Daddy would buy the jacket if Son would write the term paper due next Friday at his private high school. He would buy the jacket if Son promised that he’d do it because Daddy trusted Son … and if Son didn’t keep his part of the bargain, Daddy would bring it back. Son wanted the jacket for Christmas and didn’t want to write the paper. Finally, after much cursing, Son would maybe write “that fucking paper.”
“You’ve just been bribed, my boy!” said Moe, slapping the boy’s back.

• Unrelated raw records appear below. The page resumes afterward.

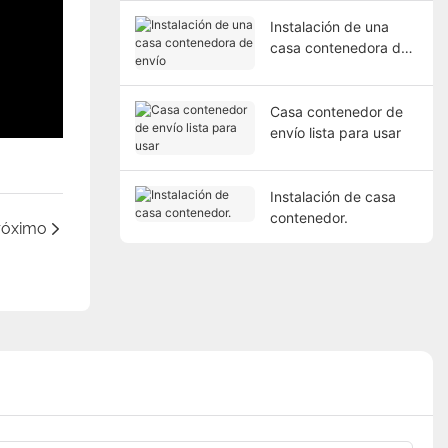
Instalación de una
casa contenedora de
envío
Casa contenedor de
envío lista para usar
Instalación de casa
contenedor.
róximo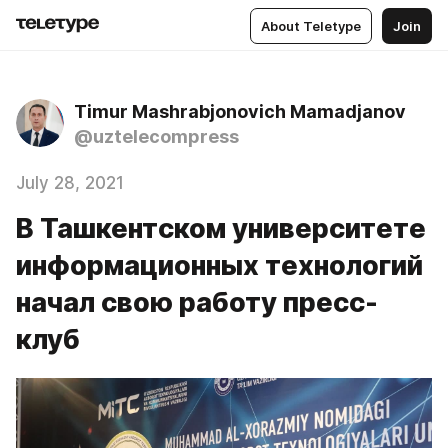
About Teletype
Join
Timur Mashrabjonovich Mamadjanov
@uztelecompress
July 28, 2021
В Ташкентском университете
информационных технологий
начал свою работу пресс-
клуб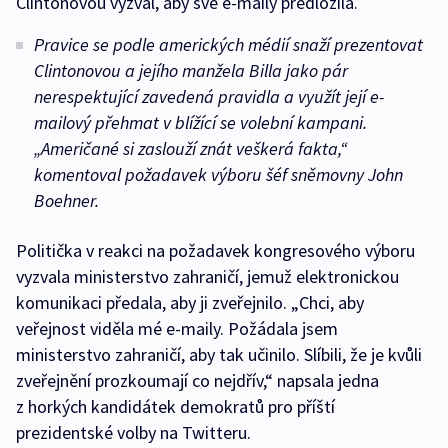
Clintonovou vyzval, aby své e-maily předložila.
Pravice se podle amerických médií snaží prezentovat
Clintonovou a jejího manžela Billa jako pár
nerespektující zavedená pravidla a využít její e-
mailový přehmat v blížící se volební kampani.
„Američané si zaslouží znát veškerá fakta,“
komentoval požadavek výboru šéf sněmovny John
Boehner.
Politička v reakci na požadavek kongresového výboru
vyzvala ministerstvo zahraničí, jemuž elektronickou
komunikaci předala, aby ji zveřejnilo. „Chci, aby
veřejnost viděla mé e-maily. Požádala jsem
ministerstvo zahraničí, aby tak učinilo. Slíbili, že je kvůli
zveřejnění prozkoumají co nejdřív,“ napsala jedna
z horkých kandidátek demokratů pro příští
prezidentské volby na Twitteru.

The old man, who was not going to listen to such language, gave the $60 to Moe.
“I want you home in a half hour to start that paper,” Daddy said.
“I’ll be there in a little while,” Son said as he admired the long fringe.
“I want you there in a half hour.”
“In a little while.”
As Daddy opened the door, he bumped into someone coming in with a sad-looking hot dog. At first, I couldn’t tell if that someone was male or female. Just covering his ears, “he” had brown hair … brown like his eyes. He looked at me as he took off his plain, wire-rimmed glasses, putting them into his old Army jacket, which was warm but two sizes too big and erased any trace of his figure. He watched Moe give me another bite. Then he said, “Friend, do you want me to feed you?”
It was a chick’s voice. She took Moe’s place. In between bites, I found out her name was Carol.
“What do you do?” I asked her.
“Nothing.”
“You do something. You live.”
“Since I got back from California, I’ve done nothing. Mostly in my room, out of my mother’s way. I read. I take Beauregard for walks. Usually we walk to the library, and sometimes we come in here.”
The dog, Beauregard, looked like he was about to go within himself permanently.
“I got him from the pound,” Carol saw my look. “Someone did something to him; he hasn’t forgiven people yet. Doesn’t trust people, not even me. But he’s coming around with my love. He has to. He needs someone. But I’ve got to keep him on a leash, or he’d run away from me.”
She stopped and went to JT who was talking to Moe. “Excuse me. Friend, but do you have a cigarette?”
“Oh, the old ‘friend’ trick,” JT said as he threw back his hair and gave Carol a cigarette.
She came back and knelt in front of me and lit the Salem. She sat there, looking at me. “Do you need a friend … someone who will sometimes come in and talk to you?”